October 24th, 2013 | No Comments | Posted in Canada, Marketing, Social Media

More than 19 million Canadians are now logging onto Facebook at least once every month — that’s more than half the population — while 14 million check their newsfeed every single day, according to a batch of new statistics being released by the social network on Wednesday.

Of Facebook’s Canadian users, 13 million are accessing the site at least once a month on a mobile device, while 9.4 million use a phone or tablet to interact with the social network daily.

Although desktop users still outnumber mobile users by a large margin, overall mobile usage has now exceeded traffic via computers.

“Mobile is a rocket ship … if you look at interactions per day, people are way more engaged on mobile devices than desktop devices,” said Jordan Banks, managing director of Facebook Canada.

“Consumer behaviour is just fundamentally changing these days and so whereas it used to be that somebody would jump online maybe once a day and they’d do it from their PC, people are now online multiple times a day and they’re online across a whole variety of different devices, the majority of which are mobile.”

Banks said daily Facebook usage in Canada is higher than both the global and U.S. averages.

“One of the things (studied) is the percentage of monthly users that come back daily. Sixty-one per cent is pretty much the global average, in the U.S. that number is somewhere around 70 per cent and in Canada it’s 74 per cent.”

Facebook is releasing the data largely to help make its case to marketers that more ad money should be spent on the social network.

“If you think about the right people getting the right message at the right time and then targeting that against the right business objective, we feel we have a platform that is by far and away the best in Canada to do that,” Banks said.
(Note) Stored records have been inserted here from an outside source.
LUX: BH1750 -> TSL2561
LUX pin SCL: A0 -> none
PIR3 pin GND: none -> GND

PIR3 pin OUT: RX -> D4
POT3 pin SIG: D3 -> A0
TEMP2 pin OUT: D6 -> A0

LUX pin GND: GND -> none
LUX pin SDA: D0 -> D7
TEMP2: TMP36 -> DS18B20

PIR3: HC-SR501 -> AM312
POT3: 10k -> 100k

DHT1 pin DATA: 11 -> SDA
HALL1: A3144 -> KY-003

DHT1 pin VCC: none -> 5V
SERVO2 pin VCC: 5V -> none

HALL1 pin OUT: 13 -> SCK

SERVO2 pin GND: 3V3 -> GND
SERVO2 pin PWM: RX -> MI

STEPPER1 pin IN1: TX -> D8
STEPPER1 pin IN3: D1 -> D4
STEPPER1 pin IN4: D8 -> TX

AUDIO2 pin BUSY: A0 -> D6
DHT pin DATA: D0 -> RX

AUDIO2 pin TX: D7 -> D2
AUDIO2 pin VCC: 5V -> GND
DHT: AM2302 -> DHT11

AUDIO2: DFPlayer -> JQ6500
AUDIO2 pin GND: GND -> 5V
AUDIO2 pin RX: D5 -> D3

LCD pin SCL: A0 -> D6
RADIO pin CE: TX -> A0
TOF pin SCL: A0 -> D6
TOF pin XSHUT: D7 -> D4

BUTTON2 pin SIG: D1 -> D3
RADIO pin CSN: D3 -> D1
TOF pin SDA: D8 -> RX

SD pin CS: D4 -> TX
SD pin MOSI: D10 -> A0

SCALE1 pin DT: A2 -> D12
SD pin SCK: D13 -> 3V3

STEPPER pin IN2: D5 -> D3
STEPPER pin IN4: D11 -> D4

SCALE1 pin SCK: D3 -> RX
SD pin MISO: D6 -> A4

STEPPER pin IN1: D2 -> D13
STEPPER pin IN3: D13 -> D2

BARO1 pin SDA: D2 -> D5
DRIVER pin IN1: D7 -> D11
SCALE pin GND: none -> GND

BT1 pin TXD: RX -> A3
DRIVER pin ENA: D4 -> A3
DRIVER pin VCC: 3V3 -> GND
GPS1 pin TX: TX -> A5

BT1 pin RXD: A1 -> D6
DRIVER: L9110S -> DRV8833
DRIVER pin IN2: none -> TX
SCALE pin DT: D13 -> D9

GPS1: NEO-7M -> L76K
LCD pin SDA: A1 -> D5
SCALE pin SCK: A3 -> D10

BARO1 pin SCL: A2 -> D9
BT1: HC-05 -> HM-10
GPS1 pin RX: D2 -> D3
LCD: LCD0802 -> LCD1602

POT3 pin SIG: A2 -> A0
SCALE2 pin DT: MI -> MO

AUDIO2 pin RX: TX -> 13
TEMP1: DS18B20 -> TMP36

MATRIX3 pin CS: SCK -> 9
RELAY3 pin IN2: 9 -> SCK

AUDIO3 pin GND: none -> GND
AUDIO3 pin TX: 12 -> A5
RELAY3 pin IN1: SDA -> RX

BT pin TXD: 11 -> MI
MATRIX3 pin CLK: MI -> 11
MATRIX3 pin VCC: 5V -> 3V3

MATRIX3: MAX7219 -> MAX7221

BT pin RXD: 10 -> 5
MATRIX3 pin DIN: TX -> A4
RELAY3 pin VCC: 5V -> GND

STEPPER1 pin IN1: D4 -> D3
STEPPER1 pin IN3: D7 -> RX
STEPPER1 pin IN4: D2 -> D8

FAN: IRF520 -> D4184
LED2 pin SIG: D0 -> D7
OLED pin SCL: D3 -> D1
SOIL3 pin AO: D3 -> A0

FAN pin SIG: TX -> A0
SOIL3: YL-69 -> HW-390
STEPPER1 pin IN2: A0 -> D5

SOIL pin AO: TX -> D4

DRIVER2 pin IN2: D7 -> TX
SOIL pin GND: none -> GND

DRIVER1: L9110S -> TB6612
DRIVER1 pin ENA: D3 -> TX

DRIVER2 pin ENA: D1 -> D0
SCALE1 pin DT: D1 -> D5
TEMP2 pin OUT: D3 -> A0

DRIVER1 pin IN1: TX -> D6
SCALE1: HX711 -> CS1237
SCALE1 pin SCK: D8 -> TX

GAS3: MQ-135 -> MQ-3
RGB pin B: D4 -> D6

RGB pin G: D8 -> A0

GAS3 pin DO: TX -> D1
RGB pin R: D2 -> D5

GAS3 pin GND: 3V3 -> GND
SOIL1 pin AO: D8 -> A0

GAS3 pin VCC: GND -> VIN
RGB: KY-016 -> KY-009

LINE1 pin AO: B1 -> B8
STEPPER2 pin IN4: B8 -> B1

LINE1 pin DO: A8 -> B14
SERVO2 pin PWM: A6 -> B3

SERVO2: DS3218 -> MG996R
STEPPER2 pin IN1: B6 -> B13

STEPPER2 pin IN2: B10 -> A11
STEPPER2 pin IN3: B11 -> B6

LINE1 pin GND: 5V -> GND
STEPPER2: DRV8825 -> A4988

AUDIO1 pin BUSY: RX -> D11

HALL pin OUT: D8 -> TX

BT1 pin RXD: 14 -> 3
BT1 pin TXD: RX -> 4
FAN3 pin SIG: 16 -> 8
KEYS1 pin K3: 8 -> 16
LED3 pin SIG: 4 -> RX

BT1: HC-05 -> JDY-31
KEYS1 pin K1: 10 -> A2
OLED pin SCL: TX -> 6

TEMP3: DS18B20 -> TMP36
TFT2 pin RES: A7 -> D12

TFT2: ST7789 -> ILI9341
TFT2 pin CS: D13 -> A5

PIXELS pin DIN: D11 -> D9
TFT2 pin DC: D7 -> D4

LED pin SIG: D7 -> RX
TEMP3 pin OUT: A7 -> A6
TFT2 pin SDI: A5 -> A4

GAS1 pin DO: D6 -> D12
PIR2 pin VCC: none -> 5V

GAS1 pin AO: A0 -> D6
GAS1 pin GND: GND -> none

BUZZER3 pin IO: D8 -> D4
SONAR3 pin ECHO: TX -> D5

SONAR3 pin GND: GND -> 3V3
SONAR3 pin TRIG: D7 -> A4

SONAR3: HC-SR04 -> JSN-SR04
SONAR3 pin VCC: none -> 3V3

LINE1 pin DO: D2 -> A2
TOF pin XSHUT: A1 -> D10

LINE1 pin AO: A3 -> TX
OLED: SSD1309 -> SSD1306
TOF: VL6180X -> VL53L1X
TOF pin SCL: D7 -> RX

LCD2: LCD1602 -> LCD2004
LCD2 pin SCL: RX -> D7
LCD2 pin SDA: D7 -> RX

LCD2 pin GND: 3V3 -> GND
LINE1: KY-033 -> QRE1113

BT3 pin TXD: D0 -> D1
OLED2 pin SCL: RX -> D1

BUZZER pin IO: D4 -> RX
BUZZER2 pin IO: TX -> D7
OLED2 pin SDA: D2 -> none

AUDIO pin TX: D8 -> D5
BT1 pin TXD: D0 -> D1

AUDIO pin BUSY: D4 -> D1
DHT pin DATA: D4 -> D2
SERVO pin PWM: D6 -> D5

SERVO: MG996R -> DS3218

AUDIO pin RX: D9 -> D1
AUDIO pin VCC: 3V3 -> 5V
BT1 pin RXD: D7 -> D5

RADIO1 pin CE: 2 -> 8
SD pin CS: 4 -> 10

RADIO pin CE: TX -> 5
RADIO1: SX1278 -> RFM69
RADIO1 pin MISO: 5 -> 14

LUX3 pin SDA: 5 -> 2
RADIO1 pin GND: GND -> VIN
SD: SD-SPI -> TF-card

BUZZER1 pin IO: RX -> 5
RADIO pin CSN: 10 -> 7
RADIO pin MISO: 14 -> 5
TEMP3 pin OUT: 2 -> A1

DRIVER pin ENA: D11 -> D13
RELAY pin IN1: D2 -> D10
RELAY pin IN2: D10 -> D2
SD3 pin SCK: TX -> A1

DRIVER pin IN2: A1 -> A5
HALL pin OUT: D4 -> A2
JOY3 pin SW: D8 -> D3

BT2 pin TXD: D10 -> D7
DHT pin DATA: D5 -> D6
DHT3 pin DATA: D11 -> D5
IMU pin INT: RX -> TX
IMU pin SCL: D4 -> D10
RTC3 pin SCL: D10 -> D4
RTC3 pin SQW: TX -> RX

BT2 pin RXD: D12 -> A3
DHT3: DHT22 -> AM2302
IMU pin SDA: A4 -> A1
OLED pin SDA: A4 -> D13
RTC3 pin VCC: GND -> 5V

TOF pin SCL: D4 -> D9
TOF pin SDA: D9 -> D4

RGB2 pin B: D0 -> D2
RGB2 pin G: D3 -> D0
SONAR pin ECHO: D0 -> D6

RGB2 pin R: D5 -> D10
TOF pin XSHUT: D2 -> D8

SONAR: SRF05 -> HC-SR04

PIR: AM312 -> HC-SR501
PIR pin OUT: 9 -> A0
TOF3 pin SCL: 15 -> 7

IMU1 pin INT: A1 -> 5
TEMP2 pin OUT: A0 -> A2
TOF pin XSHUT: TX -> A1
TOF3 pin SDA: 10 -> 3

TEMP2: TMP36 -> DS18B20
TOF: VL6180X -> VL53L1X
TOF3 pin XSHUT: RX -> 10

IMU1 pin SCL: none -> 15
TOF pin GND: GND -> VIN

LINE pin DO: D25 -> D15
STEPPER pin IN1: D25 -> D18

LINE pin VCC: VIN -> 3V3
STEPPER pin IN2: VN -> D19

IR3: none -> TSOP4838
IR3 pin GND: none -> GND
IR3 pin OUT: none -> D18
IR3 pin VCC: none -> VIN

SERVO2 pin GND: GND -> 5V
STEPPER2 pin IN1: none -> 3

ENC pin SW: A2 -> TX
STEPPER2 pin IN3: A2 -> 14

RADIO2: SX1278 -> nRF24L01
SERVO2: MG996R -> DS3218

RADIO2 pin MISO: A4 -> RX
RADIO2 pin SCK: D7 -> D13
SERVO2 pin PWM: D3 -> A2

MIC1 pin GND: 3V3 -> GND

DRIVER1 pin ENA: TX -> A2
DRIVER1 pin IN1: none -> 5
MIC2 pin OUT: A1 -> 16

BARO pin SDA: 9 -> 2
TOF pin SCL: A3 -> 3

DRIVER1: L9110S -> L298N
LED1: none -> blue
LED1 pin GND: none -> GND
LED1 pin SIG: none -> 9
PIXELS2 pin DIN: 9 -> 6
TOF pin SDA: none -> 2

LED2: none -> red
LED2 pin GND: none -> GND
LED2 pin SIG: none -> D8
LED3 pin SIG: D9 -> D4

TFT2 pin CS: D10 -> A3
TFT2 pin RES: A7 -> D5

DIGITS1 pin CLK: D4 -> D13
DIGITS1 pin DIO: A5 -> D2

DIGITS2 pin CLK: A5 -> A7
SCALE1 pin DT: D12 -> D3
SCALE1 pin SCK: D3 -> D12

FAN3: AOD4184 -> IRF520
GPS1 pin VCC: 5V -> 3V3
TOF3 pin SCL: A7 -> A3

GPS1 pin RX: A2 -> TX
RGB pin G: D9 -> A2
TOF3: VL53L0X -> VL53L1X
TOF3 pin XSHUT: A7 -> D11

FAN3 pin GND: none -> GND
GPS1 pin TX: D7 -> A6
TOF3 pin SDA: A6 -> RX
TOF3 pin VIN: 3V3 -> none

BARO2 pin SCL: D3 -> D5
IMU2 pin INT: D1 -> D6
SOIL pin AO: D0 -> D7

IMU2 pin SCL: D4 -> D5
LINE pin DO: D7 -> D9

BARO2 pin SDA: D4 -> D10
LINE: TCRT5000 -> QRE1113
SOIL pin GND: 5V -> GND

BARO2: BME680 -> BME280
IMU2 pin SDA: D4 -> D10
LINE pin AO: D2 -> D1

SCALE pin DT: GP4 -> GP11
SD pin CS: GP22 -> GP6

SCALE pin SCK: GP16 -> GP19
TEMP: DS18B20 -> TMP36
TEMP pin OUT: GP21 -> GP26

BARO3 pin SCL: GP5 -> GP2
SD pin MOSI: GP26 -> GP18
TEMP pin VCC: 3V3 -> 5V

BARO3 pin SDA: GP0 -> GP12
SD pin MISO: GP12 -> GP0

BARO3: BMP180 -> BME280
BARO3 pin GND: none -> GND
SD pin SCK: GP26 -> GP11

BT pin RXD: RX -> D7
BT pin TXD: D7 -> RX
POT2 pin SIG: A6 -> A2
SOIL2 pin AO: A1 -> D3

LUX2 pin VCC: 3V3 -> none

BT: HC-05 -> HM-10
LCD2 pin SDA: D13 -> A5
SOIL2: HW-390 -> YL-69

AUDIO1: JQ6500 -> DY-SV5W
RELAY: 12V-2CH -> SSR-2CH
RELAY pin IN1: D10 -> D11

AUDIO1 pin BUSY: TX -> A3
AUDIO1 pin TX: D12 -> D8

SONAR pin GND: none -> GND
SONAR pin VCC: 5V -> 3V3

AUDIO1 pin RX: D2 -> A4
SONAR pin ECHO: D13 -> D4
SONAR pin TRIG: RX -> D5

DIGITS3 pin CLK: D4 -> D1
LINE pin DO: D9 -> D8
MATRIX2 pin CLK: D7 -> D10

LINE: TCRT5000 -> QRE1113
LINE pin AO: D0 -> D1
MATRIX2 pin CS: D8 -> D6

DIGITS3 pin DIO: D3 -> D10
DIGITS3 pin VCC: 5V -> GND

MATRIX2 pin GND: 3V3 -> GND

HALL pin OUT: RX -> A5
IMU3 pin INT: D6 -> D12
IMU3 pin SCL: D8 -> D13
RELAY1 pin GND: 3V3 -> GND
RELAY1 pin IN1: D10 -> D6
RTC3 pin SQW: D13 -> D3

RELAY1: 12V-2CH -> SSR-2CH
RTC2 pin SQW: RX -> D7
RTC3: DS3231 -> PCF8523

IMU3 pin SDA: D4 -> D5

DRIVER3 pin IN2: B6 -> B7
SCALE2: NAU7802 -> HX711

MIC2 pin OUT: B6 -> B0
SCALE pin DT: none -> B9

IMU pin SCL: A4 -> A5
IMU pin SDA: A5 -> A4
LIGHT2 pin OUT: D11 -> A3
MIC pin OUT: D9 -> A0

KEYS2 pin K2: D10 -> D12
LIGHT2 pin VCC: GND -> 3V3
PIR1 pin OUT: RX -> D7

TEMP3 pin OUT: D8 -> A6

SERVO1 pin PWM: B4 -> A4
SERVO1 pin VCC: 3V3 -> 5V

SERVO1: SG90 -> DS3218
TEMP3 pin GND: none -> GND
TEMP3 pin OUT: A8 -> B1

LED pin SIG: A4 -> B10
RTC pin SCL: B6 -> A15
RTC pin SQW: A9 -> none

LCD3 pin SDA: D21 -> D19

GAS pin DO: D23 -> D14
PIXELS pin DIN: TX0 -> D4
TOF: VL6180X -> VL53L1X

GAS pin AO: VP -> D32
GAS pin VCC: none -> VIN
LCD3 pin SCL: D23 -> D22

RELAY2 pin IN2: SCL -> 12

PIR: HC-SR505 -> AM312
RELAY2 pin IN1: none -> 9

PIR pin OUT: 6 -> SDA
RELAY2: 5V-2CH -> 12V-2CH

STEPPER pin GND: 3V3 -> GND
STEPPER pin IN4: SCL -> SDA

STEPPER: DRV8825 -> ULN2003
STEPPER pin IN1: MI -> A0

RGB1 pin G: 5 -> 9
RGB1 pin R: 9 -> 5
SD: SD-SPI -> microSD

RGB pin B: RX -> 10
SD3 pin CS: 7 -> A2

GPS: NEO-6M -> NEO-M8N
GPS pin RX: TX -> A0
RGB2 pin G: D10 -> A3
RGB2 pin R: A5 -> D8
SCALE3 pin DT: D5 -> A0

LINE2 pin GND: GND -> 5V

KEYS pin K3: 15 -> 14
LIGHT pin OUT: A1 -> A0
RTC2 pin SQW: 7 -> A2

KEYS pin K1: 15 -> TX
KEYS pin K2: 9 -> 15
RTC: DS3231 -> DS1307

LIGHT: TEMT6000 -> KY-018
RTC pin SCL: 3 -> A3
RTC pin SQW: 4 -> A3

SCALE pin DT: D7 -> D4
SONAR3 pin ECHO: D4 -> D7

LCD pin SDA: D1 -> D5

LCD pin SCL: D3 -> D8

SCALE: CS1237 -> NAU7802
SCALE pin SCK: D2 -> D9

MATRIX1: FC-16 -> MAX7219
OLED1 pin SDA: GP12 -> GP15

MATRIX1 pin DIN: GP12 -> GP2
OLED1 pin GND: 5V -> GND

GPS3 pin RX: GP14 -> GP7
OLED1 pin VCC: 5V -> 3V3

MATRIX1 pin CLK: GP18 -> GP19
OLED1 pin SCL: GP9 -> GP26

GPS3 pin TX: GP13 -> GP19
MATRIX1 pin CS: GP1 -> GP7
“If you look at traditional media, people generally thought about reach across TV or across newspapers and that’s been a primary form of reach. And I think now what you see is by virtue of us having the 19 million Canadians in any given month and 14 million every single day, Facebook is now a primary form of reach for (advertisers), because not only can we reach people at a huge scale but we can target them in a way that has never been available before.”

Although some users have griped about the increased presence of ads on the site, Banks points out that usage hasn’t decreased.

“In your newsfeed, maximum you’ll see one out of every 20 posts is going to be an ad,” he said.

“We are constantly doing user research and test groups to see what type of effect do ads have on user behaviour and what we’ve seen is at the current five per cent ads-in-newsfeed ratio there’s no material effect on the satisfaction of users.”